Don’t overload your rooms with color
Next, “the fewer the colors used in a room, the more pleasing and restful the result will be. A multiplicity of colors produces the same effect as a number of voices talking at the same time. . . . continuous chatter is fatiguing in the long run.” Additionally, Wharton advised using the same materials for curtains and chair-coverings, which “produces an impression of unity and gives and air of spaciousness to the room.”
We’re not sure the Van Rhijn house would pass; there are definitely rooms that have curtains in a different shade to the walls, and there’s a sofa that is a different color again. But worst are the stairs, which appear to have a patterned carpet. “It is fatiguing to see a design meant for a horizontal surface constrained to follow the ins and outs of a flight of steps.” We’re not totally with Wharton on all of this.
Marble is king
Marble was a favorite material, and, Wharton wrote, ideal for floors, walls, bathrooms—well, everything. So perhaps the façade of The Marble House did pass muster, with its roughly $2.7 million of white marble shipped from a quarry near the Hudson river. The house also used yellow marble from Montagola in Italy (it lines the entrance hall) and pink Numidian marble that came from Algeria.
Don’t forget the children
We haven’t yet seen any nurseries or schoolrooms in The Gilded Age, but Wharton was adamant regarding the importance of their (good) design. “The room where the child’s lessons are studied is, in more senses than one, that in which he receives his education. . . . Daily intercourse with poor pictures, trashy ‘ornaments,’ and badly designed furniture may, indeed, be fittingly compared with a mental diet of silly and ungrammatical story-books.” Which is a wise lesson for all of us with progeny and all the more reason to make sure their bedrooms offer beauty.

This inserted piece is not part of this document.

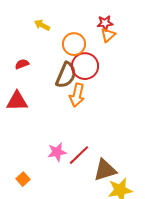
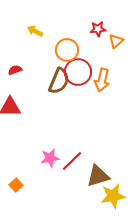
orange triangle: (108, 35) -> (116, 41), moved
orange arrow: (77, 95) -> (102, 80), moved

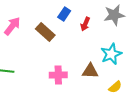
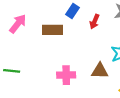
brown rectangle: (45, 32) -> (53, 30), turned -42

Each room has a proper purpose
Finally, the decoration of ballrooms and music rooms, which should be “quite separate from the family apartments, either occupying an entire floor or being so situated that it is not necessary to open them except for general entertainments.” Within this is essentially the lesson that each room should have its own purpose. “Nothing can be more cheerless than the state of a handful of people sitting after dinner in an immense ball-room with gilded ceiling, bare floors, and a few pieces of monumental furniture ranged around the walls; yet in any house which is simply an enlargement of the ordinary private dwelling the hostess is often compelled to use the ballroom as a drawing room.”
Wharton was also more generous when it came to decorating a ballroom or a music room than she was with other parts of the house—it was the one place that you were allowed to go to town with moldings and gilding and painted ceilings and all the rest. We’re yet to see the Russell’s magnificent example in action, but we do know that Mrs. Vanderbilt was eventually called on by Mrs. Astor when she gave a ball so grand and so magnificent that Carrie Astor was desperate to attend. There’s a reason those decades became referred to as the Gilded Age, and we’ve a feeling there are a lot more good interiors to come.